▸ Task prompt
Reproduce verbatim the rows that run from the line containing "To understand the" through the line containing "I know, because", with both of those lines included.

▸ Records supplied
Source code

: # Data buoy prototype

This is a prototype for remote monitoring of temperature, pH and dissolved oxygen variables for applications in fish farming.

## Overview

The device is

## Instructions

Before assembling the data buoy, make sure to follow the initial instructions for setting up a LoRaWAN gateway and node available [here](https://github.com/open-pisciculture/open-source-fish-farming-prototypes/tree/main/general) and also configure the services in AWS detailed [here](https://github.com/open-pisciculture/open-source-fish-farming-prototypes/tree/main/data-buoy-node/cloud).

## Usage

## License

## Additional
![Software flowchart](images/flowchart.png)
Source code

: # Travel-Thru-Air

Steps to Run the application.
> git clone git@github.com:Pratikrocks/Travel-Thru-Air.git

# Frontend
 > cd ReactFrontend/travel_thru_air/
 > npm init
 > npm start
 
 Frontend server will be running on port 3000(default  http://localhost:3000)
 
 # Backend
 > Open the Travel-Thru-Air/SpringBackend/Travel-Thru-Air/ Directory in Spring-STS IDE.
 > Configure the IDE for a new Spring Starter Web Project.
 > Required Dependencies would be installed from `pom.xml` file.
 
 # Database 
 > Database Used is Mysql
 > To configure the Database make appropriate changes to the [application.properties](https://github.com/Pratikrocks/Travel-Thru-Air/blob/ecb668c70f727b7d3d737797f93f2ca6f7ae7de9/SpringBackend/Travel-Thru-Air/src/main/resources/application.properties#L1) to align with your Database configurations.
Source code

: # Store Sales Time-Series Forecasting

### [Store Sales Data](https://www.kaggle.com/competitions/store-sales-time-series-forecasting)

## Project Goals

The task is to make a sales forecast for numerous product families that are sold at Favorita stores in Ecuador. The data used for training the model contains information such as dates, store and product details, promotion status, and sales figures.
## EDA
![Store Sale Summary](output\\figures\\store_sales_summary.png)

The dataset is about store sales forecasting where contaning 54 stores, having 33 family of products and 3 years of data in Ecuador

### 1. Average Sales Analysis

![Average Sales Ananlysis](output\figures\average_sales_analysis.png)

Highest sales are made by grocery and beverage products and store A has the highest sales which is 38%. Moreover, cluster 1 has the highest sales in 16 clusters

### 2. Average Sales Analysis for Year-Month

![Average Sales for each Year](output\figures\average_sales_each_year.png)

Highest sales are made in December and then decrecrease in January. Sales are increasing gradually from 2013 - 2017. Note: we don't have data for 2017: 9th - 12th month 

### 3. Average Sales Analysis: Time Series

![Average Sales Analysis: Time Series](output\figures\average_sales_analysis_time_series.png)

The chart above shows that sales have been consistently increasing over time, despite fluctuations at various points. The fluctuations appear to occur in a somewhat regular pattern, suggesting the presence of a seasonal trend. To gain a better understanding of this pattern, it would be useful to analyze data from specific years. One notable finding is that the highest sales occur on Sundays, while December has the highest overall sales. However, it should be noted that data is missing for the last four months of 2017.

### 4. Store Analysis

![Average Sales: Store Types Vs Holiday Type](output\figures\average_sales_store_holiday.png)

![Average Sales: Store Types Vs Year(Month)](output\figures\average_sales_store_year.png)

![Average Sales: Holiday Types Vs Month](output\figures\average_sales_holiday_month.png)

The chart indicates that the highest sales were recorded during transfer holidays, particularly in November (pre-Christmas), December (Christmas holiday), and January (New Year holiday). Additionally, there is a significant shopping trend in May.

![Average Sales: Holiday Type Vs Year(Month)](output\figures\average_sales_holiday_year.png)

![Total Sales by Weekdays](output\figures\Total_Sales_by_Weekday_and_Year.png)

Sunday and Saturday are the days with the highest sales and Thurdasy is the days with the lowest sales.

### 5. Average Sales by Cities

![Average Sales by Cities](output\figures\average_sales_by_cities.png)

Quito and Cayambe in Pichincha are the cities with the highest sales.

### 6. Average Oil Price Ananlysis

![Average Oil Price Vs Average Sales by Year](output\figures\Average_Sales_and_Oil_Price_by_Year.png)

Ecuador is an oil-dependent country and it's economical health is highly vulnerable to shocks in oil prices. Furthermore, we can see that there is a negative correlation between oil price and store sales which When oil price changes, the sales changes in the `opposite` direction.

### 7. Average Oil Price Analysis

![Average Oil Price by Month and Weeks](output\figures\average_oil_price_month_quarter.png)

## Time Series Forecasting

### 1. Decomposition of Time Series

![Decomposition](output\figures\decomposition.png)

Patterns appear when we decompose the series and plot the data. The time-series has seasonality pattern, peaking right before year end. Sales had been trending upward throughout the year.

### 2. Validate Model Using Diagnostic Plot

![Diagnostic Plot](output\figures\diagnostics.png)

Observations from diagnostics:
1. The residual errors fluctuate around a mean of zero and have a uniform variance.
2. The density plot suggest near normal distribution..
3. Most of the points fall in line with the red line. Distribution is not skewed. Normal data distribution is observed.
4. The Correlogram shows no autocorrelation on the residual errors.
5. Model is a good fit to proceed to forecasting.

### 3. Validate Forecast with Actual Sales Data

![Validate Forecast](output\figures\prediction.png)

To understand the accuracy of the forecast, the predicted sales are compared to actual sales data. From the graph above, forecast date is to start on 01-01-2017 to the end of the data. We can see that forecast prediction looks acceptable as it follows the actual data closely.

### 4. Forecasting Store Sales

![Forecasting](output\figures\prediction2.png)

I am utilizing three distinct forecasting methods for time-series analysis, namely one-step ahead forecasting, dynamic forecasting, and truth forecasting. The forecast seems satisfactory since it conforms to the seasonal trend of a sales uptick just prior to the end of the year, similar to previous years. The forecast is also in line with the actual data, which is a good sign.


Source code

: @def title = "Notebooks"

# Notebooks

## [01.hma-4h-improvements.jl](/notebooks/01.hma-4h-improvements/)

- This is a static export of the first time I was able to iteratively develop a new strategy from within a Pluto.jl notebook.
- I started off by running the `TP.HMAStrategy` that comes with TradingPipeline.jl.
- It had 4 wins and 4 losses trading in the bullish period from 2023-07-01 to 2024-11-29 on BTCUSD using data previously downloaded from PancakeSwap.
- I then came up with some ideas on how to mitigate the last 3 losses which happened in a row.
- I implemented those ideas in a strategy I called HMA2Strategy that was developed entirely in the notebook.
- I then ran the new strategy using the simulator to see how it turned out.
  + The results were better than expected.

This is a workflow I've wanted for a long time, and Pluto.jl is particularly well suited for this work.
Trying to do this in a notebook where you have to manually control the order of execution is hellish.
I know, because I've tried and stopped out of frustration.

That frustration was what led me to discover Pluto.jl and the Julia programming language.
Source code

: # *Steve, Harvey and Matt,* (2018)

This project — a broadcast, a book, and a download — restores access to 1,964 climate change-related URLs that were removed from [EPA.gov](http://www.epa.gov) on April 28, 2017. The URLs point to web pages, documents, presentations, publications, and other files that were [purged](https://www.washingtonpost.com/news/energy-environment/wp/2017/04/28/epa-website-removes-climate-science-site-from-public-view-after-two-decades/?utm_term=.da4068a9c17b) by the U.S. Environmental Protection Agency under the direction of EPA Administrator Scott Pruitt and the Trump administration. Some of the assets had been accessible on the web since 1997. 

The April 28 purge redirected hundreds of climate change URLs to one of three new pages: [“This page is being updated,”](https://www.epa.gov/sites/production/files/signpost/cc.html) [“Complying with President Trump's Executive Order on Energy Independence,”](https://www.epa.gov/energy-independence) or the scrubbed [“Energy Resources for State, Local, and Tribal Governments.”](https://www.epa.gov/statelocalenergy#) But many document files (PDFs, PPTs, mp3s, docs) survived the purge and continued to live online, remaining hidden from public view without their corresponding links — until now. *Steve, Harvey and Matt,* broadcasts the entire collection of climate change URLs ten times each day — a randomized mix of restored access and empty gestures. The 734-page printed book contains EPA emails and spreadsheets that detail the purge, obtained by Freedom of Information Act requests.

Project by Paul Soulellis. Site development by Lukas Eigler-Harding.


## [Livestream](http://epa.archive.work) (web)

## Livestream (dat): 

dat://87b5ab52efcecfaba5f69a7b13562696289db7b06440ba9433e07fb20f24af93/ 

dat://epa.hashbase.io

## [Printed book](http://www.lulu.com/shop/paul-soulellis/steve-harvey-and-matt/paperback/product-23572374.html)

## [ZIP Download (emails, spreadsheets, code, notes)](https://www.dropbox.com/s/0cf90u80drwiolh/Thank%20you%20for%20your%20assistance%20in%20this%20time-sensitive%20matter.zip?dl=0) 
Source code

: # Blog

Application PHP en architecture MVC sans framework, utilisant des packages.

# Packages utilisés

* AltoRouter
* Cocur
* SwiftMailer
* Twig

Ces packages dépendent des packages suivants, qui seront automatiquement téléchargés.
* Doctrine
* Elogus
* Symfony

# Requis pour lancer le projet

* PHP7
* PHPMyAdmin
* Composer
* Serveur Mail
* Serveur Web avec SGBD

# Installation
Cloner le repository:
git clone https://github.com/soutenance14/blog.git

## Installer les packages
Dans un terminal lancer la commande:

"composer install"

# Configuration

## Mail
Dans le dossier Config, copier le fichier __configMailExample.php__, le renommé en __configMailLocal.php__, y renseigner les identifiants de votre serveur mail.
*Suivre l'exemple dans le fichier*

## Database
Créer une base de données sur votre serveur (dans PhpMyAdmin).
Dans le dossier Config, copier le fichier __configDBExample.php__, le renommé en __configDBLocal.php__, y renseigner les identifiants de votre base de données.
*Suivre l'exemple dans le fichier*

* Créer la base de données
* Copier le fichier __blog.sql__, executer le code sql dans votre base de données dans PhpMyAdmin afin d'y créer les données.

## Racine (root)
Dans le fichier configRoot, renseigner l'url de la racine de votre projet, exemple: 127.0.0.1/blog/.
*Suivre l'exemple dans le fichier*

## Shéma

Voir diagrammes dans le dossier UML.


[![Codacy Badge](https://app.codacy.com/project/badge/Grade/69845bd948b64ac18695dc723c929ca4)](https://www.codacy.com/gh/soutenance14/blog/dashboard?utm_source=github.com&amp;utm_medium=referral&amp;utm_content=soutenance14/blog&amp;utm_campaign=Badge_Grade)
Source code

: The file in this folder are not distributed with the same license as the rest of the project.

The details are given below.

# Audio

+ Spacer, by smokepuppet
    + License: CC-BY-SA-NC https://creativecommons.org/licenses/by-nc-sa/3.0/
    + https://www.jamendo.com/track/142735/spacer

▸ Answer section
To understand the accuracy of the forecast, the predicted sales are compared to actual sales data. From the graph above, forecast date is to start on 01-01-2017 to the end of the data. We can see that forecast prediction looks acceptable as it follows the actual data closely.

### 4. Forecasting Store Sales

![Forecasting](output\figures\prediction2.png)

I am utilizing three distinct forecasting methods for time-series analysis, namely one-step ahead forecasting, dynamic forecasting, and truth forecasting. The forecast seems satisfactory since it conforms to the seasonal trend of a sales uptick just prior to the end of the year, similar to previous years. The forecast is also in line with the actual data, which is a good sign.


Source code

: @def title = "Notebooks"

# Notebooks

## [01.hma-4h-improvements.jl](/notebooks/01.hma-4h-improvements/)

- This is a static export of the first time I was able to iteratively develop a new strategy from within a Pluto.jl notebook.
- I started off by running the `TP.HMAStrategy` that comes with TradingPipeline.jl.
- It had 4 wins and 4 losses trading in the bullish period from 2023-07-01 to 2024-11-29 on BTCUSD using data previously downloaded from PancakeSwap.
- I then came up with some ideas on how to mitigate the last 3 losses which happened in a row.
- I implemented those ideas in a strategy I called HMA2Strategy that was developed entirely in the notebook.
- I then ran the new strategy using the simulator to see how it turned out.
  + The results were better than expected.

This is a workflow I've wanted for a long time, and Pluto.jl is particularly well suited for this work.
Trying to do this in a notebook where you have to manually control the order of execution is hellish.
I know, because I've tried and stopped out of frustration.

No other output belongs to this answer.